What’s your best strategy for tax season? Preparation.
While your annual tax appointment may be weeks – or months – away, it’s never too early to prepare for it. Being ready means you can file your return at the earliest possible moment if you so choose. Here are some suggestions to help you get organized this tax season.
Gather your returns
You should receive various types of information you’ll need for your tax return by the end of January. Make sure that the information on each form matches your records. Some of the most common forms you will receive include:
- A W-2 form if you’re employed or have been employed in the past year
- Form SSA-1099 if you’ve received Social Security benefits
- Various 1099 forms to report income such as dividends, interest, cancellation of debt, and more.
- Form 1095A to report information from health coverage you purchased from the government marketplace
- Various 1098 forms reporting student loan interest, tuition payments, and mortgage interest.
Note: These are just some of the forms and types of information you may need. Please consult your accountant for a thorough list of forms specific to you.
Find last year’s return
This is of particular importance if you’re using a different tax preparer this year. Last year’s return will remind you – and your preparer – of items you don’t want to overlook.

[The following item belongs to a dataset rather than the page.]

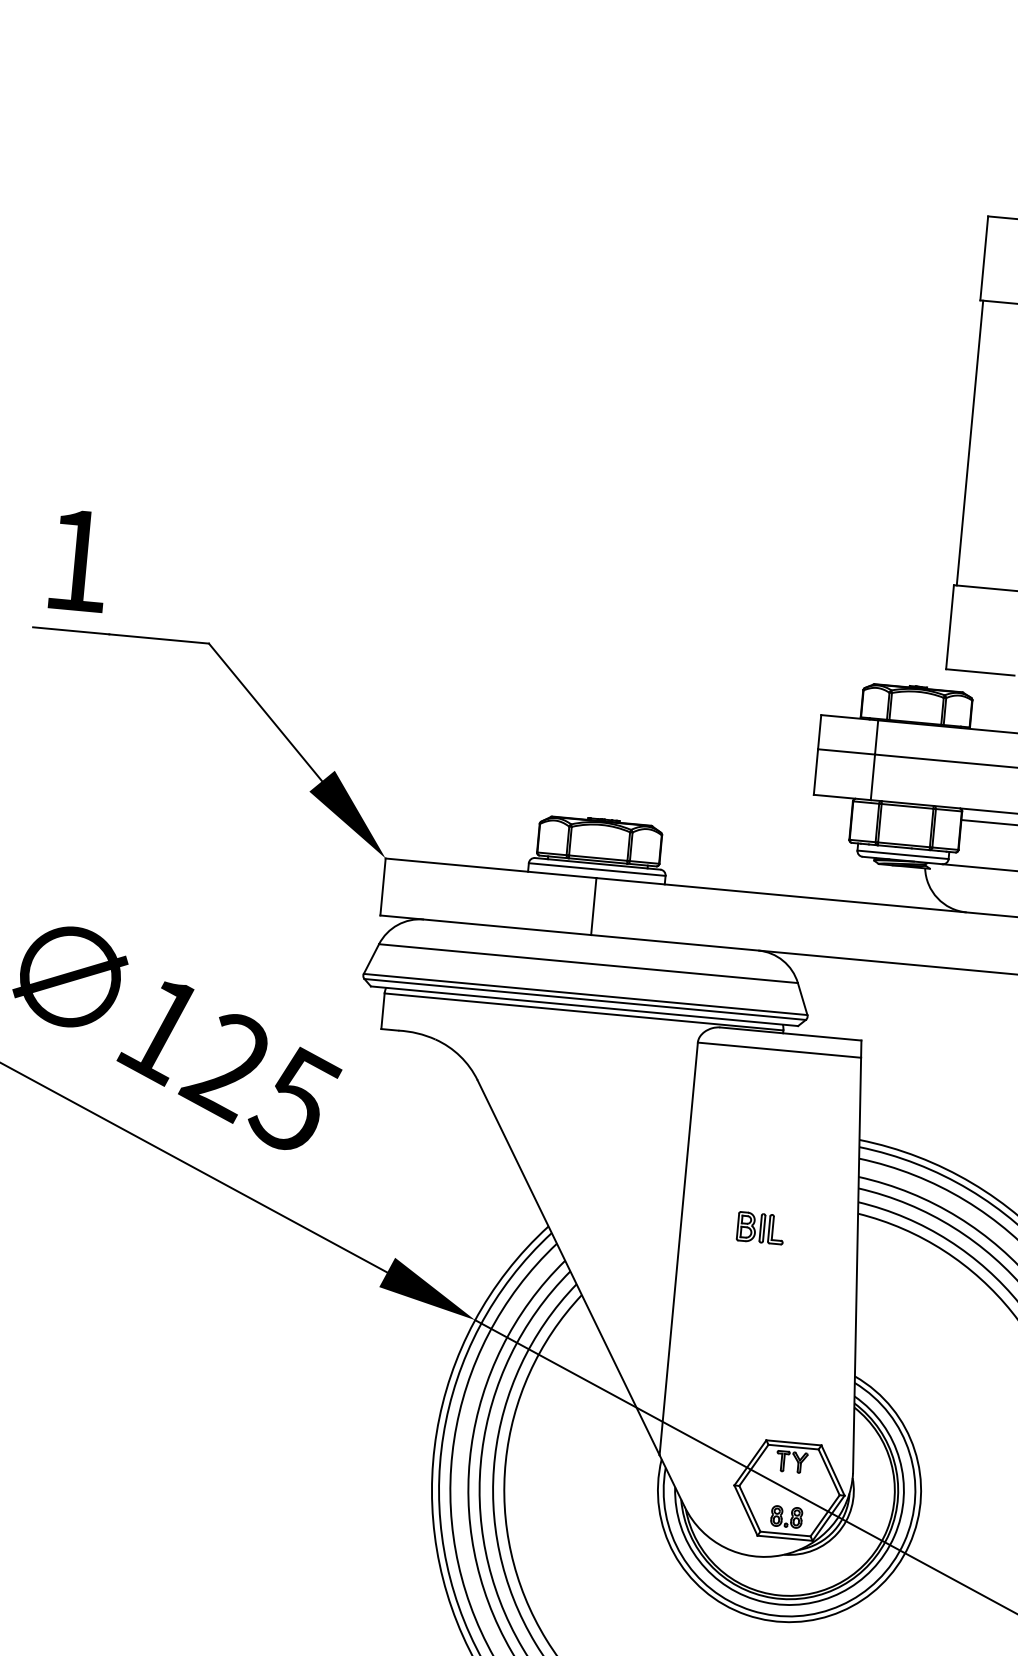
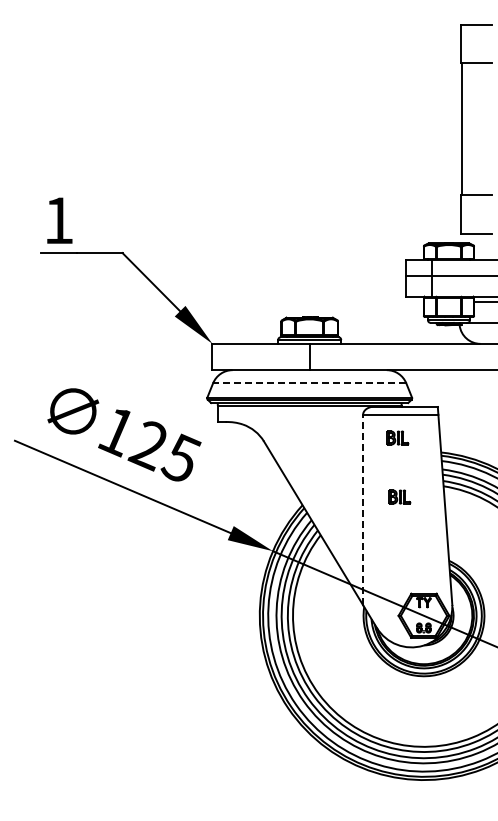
line: (588, 963) -> (309, 383), solid -> dashed
part: (767, 1098) -> (397, 437), added
line: (679, 1247) -> (363, 509), solid -> dashed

Have your Social Security numbers ready
Every taxpayer is tracked (by the IRS) through a Social Security number. If you’re dropping off all of your information to an accountant or another tax preparer, make sure to include all of your Social Security information – your number, your spouse if you’re filing jointly, and the ID numbers of your dependents. You’ll also need the tax identification number of the person or business of who watches your children while you’re at work, if applicable.
Get records of charitable donations
You’ll need specific records to claim any write-off for charitable donations that you’ve made. For instance, you’ll need a written acknowledgment from the charity if you’ve made contributions of $250 or more and the letter should indicate that you didn’t receive anything in return.
Review any life changes
Don’t wait until tax preparation day to figure out how any life changes you’ve made in the last year are going to affect your return. Getting married, having children, buying a house, or going back to college will affect your tax status as well as your eligibility for tax deductions and credits.
Are you eligible for tax credits?
Tax credits and tax deductions are two different things. Tax credits, unlike tax deductions, can directly reduce the amount of taxes you may owe the IRS. Some of the most common tax credits are the Earned Income Tax Credit, the American Opportunity Tax Credit, the Lifetime Learning Credit, the Child and Dependent Care Credit, and the Savers Tax Credit.
Are you an independent contractor or self-employed?
As an independent contractor, you should receive Form 1099-MISC (which shows your gross earnings) from the company who employed you. Things are a bit more complicated if you’re self-employed: you’ll need to track down receipts and documentation for all business-related expenses, including mileage expenses and the office equipment and supplies you bought.
All of the above suggestions are just some of the many things you can do to get ready for tax season. Doing prep work now will make it easier for you to have a successful tax return experience.
Make the smart financial decision to prep your taxes early this year!